The Advertising Standards Agency has held up a complaint from Lloyds TSB with regard to adverts by Debt Free UK, a claims firm.

Lloyds TSB complained that the adverts of Debt Free UK, a company which offer borrowers the chance to clear their secured and unsecured debts, were misleading. The bank argued that it exaggerated the likelihood of a debt being written off and also Debt Free did not make clear that fees applied to Debt Free’s services.

The advert stated: “If your credit card or loan was taken out before April 2007 it could be completely unenforceable and will not need to be repaid. Our solicitors can use Government legislation to arrange for your outstanding balances to be written off and claim compensation for you without affecting your credit rating.”

Debt Free argued that its advert did not exaggerate the likelihood of a debt being written off because it stated that a credit card or loan taken out before April 2007 “could be” unenforceable, not that all would be.

It also said the advert did not state or imply that the service offered by the company was provided free of charge. They said their costs varied depending on the circumstances of the client.

The ASA upheld the complaints of Lloyds TSB. It agreed that the advert was likely to mislead readers as to the likelihood of their debts being written off.

The agency also found that Debt Free could charge two sets of fees: firstly fees to obtain and assess one or more credit agreements and, secondly, fees paid to take matters forward in the event those agreements were considered potentially unenforceable. It says Debt Free did not make this clear either.
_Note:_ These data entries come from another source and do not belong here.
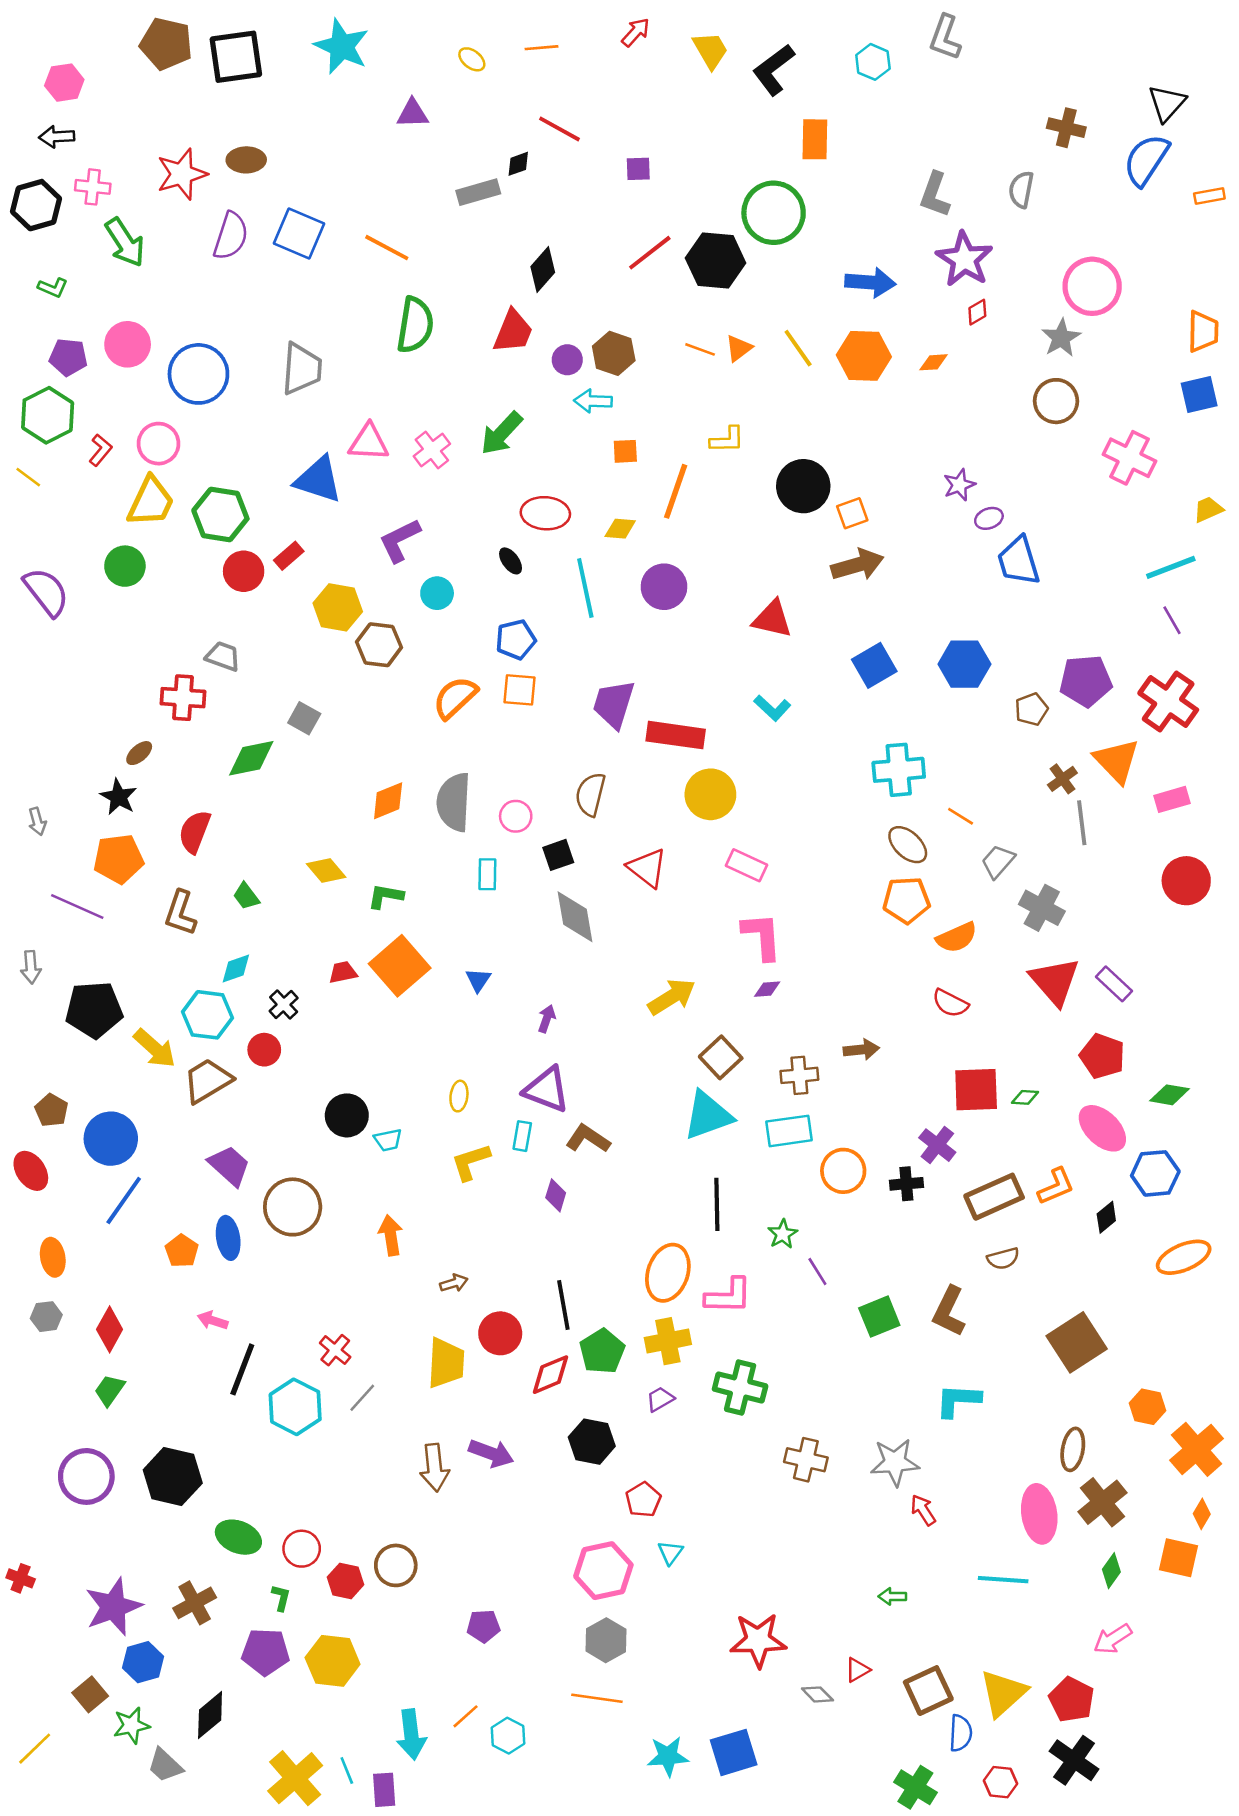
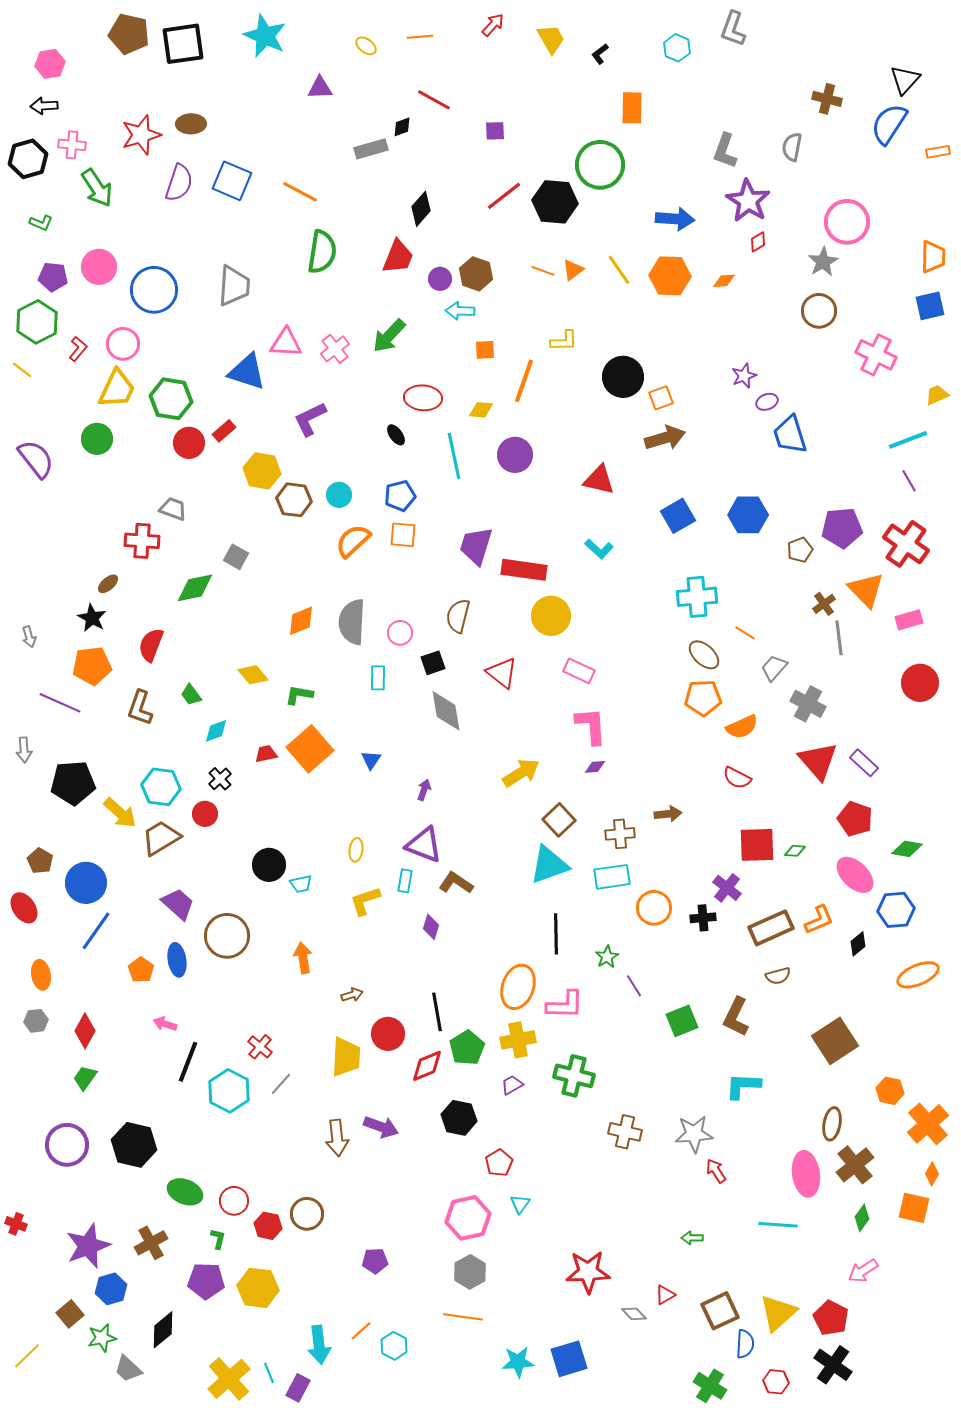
black L-shape: (774, 70) -> (600, 54), size x0.5
cyan circle: (437, 593) -> (339, 495), moved
cyan diamond: (236, 968) -> (216, 731), moved
purple rectangle: (384, 1790) -> (298, 1388), turned 32

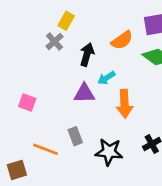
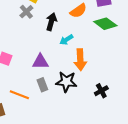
purple triangle: (84, 93) -> (40, 62), moved
black star: (109, 152) -> (66, 82), moved

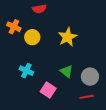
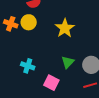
yellow circle: (32, 37) -> (29, 22), moved
green triangle: (67, 71) -> (68, 62), turned 40

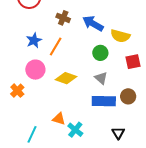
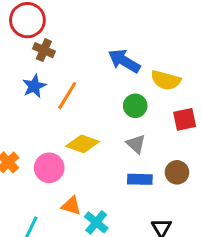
brown cross: (63, 18) -> (44, 50), moved
pink circle: (35, 70) -> (49, 168), moved
blue rectangle: (104, 101) -> (140, 179), size x0.7

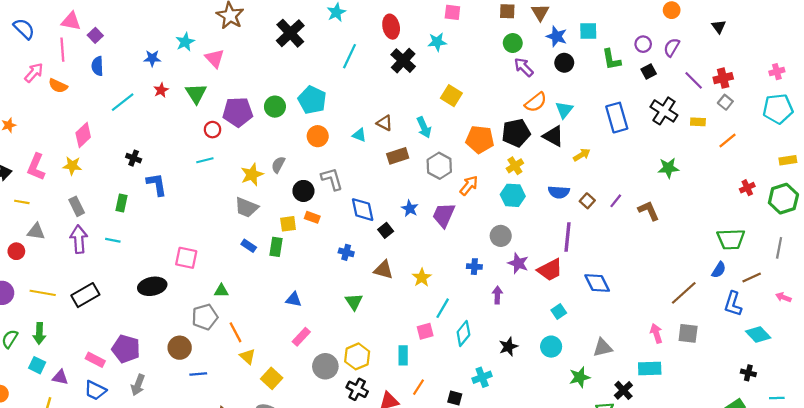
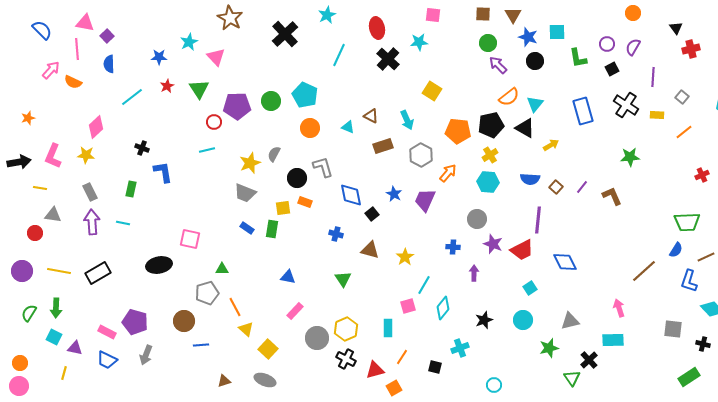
red cross: (723, 78) -> (691, 49), moved
purple line: (694, 80) -> (653, 77), turned 48
gray square: (688, 333) -> (673, 329), moved

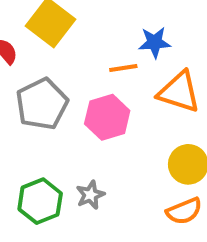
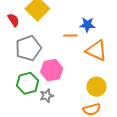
pink hexagon: (107, 117) -> (52, 70), moved
green hexagon: (40, 201) -> (28, 83), moved

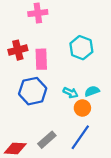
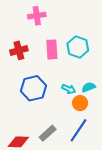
pink rectangle: (41, 59) -> (52, 49), moved

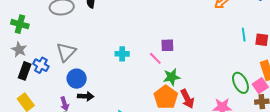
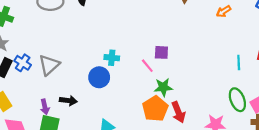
cyan line: (244, 35) -> (239, 63), moved
gray triangle: (66, 52) -> (49, 65), moved
blue circle: (77, 79) -> (99, 77), moved

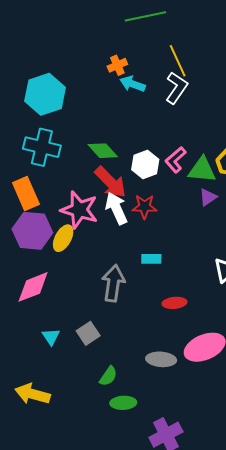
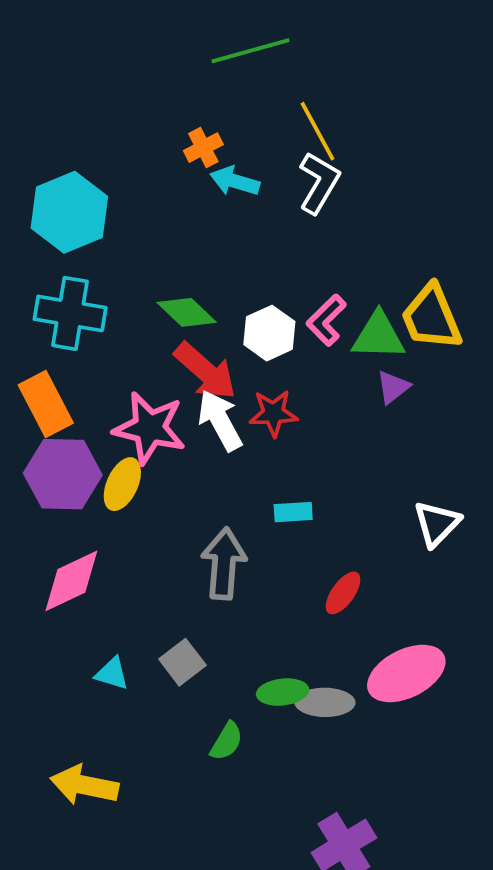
red ellipse: (174, 303) -> (343, 593), turned -45
cyan triangle: (51, 337) -> (112, 674), turned -36
green ellipse: (123, 403) -> (283, 692), moved

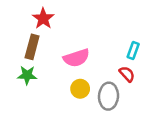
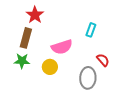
cyan rectangle: (133, 51) -> (91, 30), moved
yellow circle: (80, 89) -> (50, 67), moved

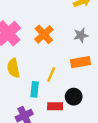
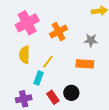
yellow line: (51, 74) -> (48, 62), moved
red rectangle: (55, 106) -> (53, 97), turned 40

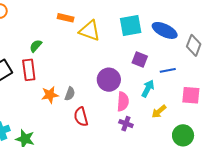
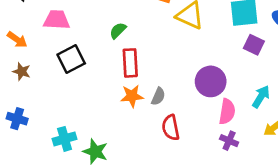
purple square: (140, 60) -> (254, 45), moved
red rectangle: (29, 70) -> (130, 63), moved

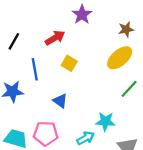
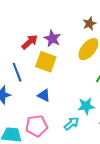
purple star: (82, 15) -> (52, 38), moved
yellow square: (69, 63) -> (46, 62), size x1.5

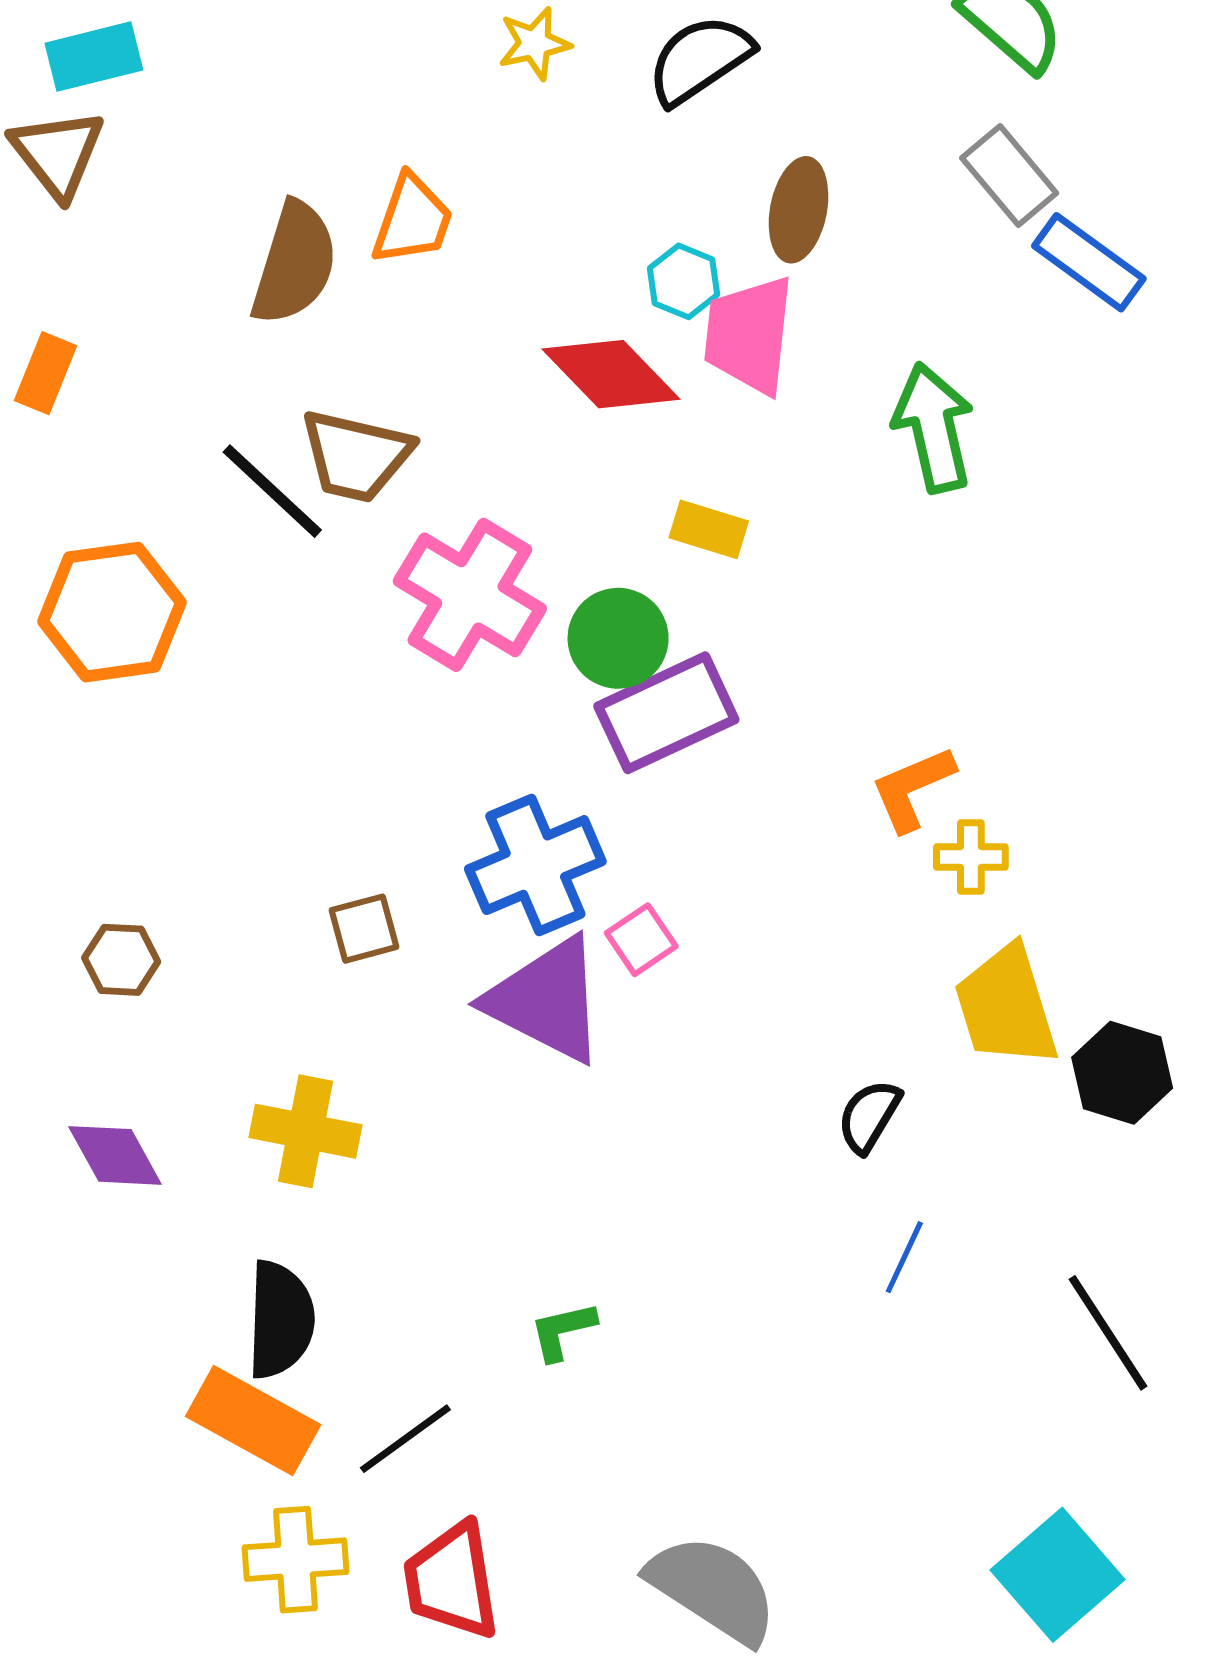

When questioned by the ASA, Debt Free said it did not know what percentage of all credit card or loan credit agreements were incorrect. However, it said that, of the credit agreements they had submitted to their solicitors, they believed approximately 76 per cent of the credit card and 85 per cent of the loan agreements had broken the terms of the Consumer Credit Act to a sufficient degree that they were legally unenforceable as defined under it.